Required task - Reproduce all of the records with every occurrence of "pose" replaced by "camera", keeping everything else unchanged. Omit the pictures from your output.
--------------------------------------------------
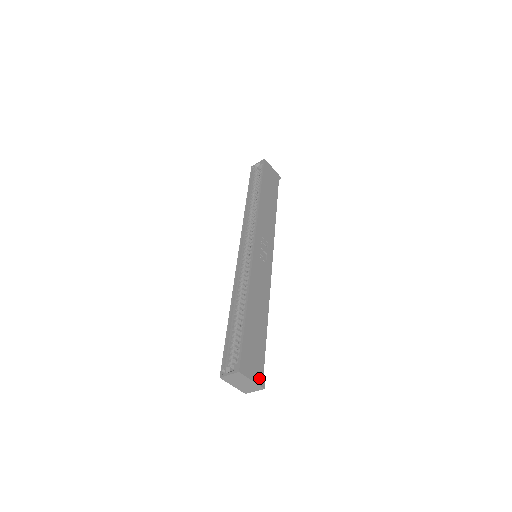
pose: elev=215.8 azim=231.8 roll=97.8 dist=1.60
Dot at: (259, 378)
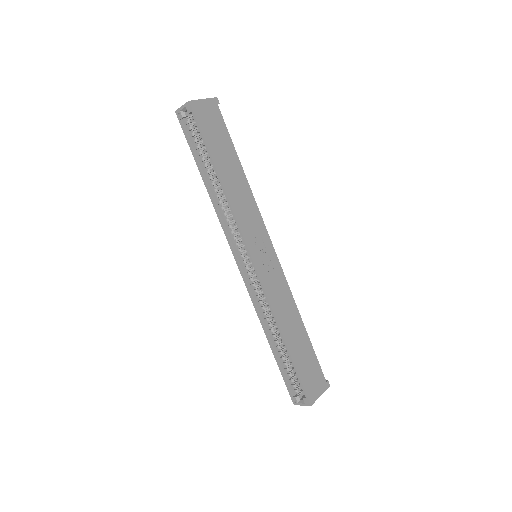
Dot at: (323, 385)
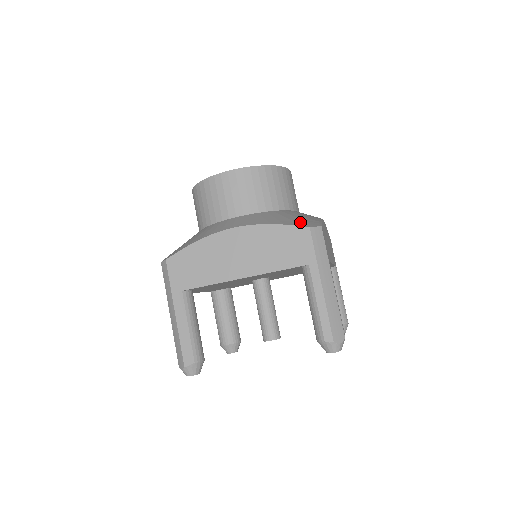
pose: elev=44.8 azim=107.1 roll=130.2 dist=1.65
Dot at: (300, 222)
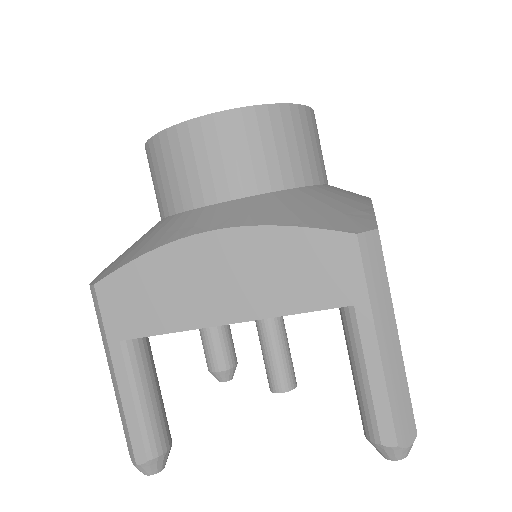
Dot at: (336, 219)
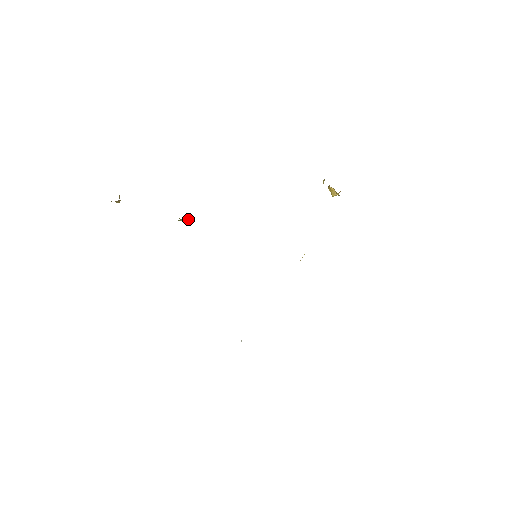
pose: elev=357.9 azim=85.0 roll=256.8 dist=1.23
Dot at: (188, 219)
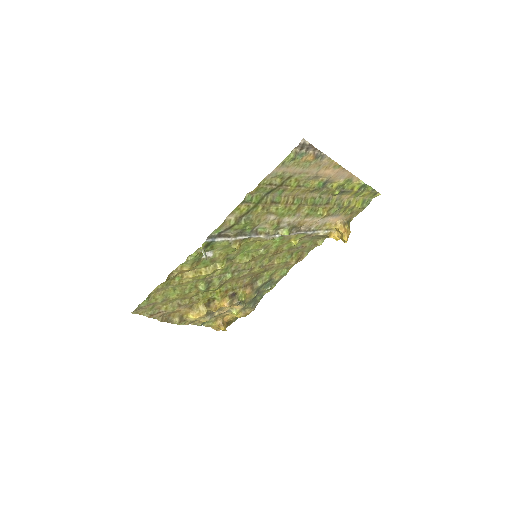
Dot at: (243, 295)
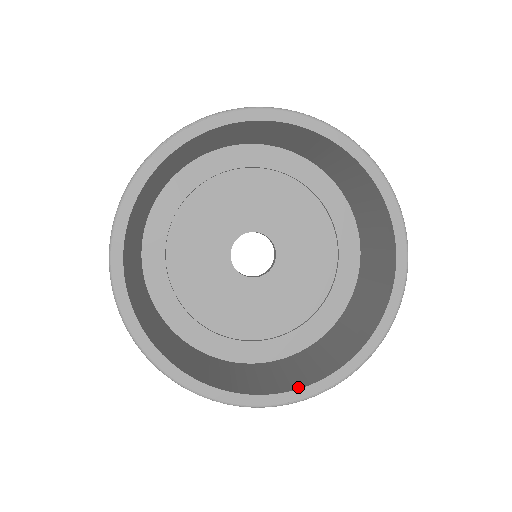
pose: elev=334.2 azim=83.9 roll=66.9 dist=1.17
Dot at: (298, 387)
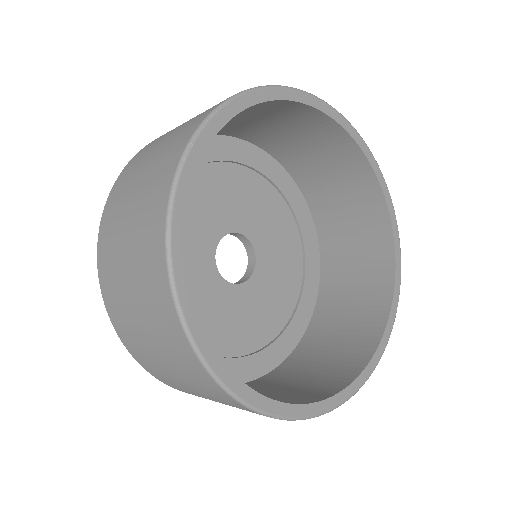
Dot at: (364, 364)
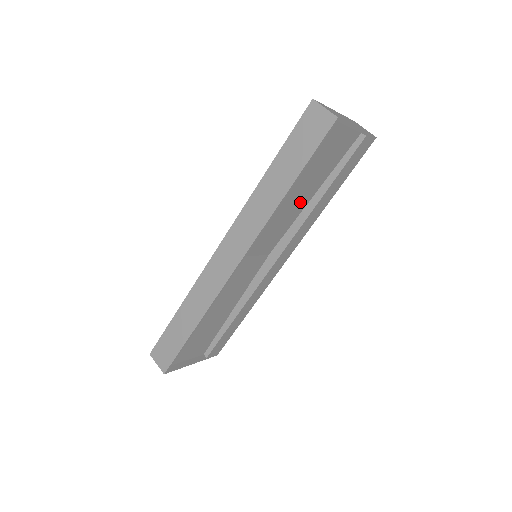
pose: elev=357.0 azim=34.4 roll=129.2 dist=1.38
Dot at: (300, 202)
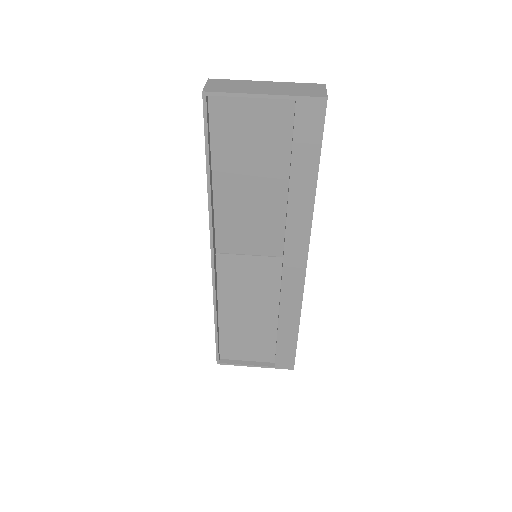
Dot at: (270, 194)
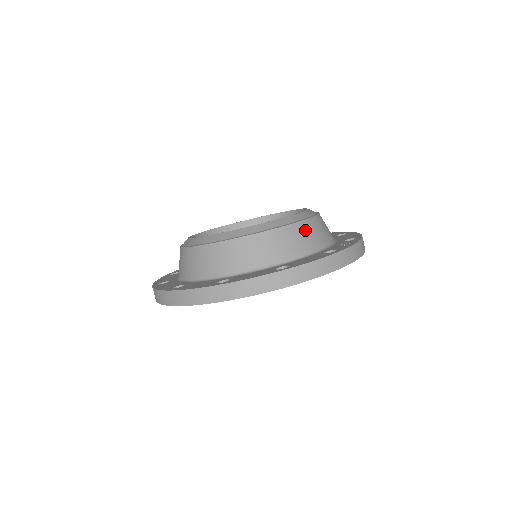
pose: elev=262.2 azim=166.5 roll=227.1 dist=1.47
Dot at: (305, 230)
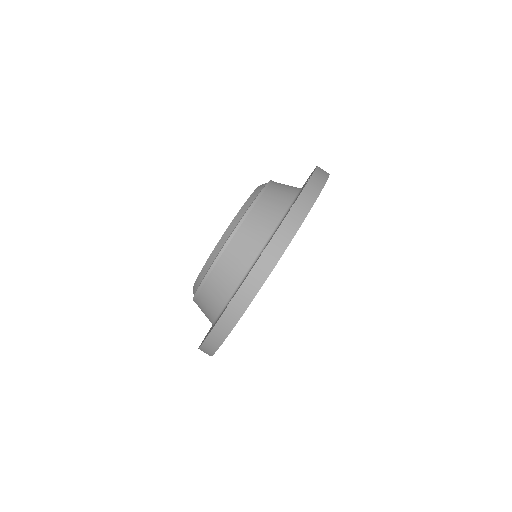
Dot at: occluded
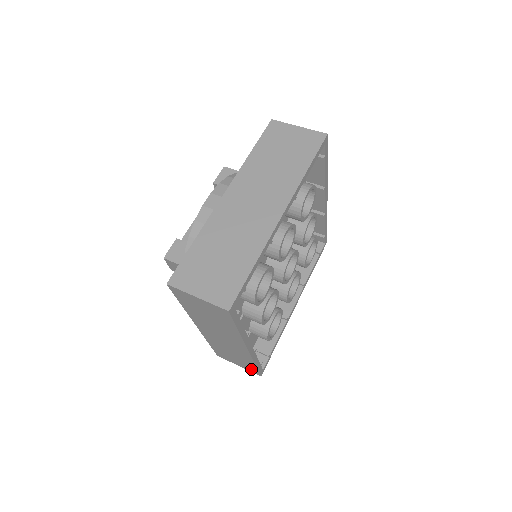
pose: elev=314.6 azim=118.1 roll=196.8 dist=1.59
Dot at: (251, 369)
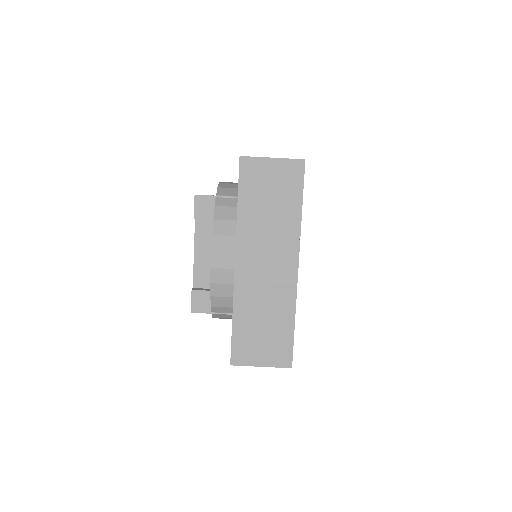
Dot at: occluded
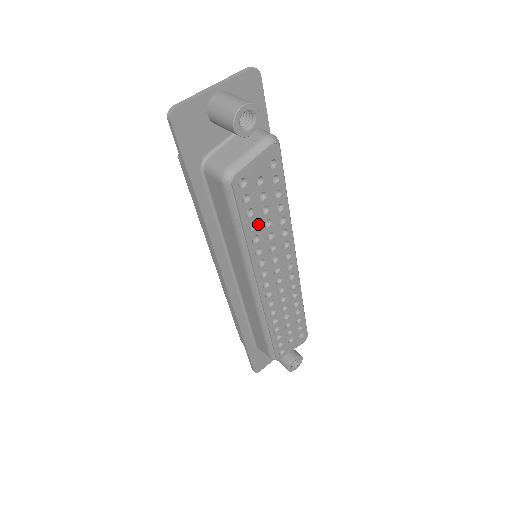
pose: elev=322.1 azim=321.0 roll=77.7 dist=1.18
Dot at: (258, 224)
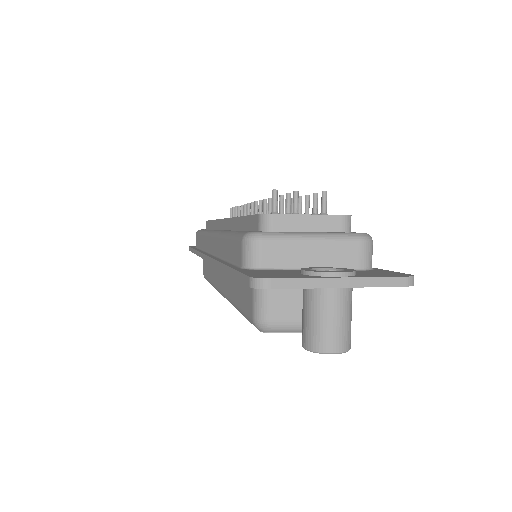
Dot at: occluded
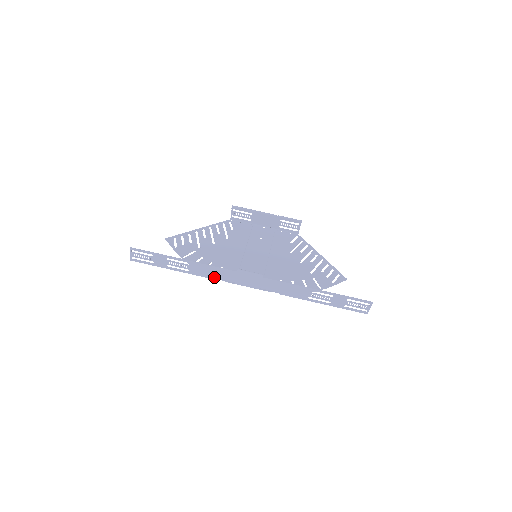
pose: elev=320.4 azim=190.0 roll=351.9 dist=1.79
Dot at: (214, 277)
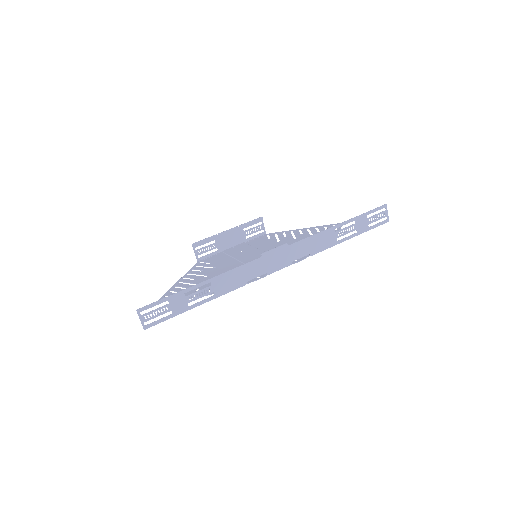
Dot at: (243, 282)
--------------------------------------------------
Solution for this problem -
camera: elev=215.8 azim=231.8 roll=97.8 dist=1.60
Dot at: (259, 378)
Dot at: (323, 385)
camera: elev=44.8 azim=107.1 roll=130.2 dist=1.65
Dot at: (300, 222)
Dot at: (336, 219)
camera: elev=357.9 azim=85.0 roll=256.8 dist=1.23
Dot at: (188, 219)
Dot at: (243, 295)
camera: elev=334.2 azim=83.9 roll=66.9 dist=1.17
Dot at: (298, 387)
Dot at: (364, 364)
camera: elev=357.0 azim=34.4 roll=129.2 dist=1.38
Dot at: (300, 202)
Dot at: (270, 194)
camera: elev=262.2 azim=166.5 roll=227.1 dist=1.47
Dot at: (305, 230)
Dot at: occluded
camera: elev=314.6 azim=118.1 roll=196.8 dist=1.59
Dot at: (251, 369)
Dot at: occluded
camera: elev=322.1 azim=321.0 roll=77.7 dist=1.18
Dot at: (258, 224)
Dot at: occluded
camera: elev=320.4 azim=190.0 roll=351.9 dist=1.79
Dot at: (214, 277)
Dot at: (243, 282)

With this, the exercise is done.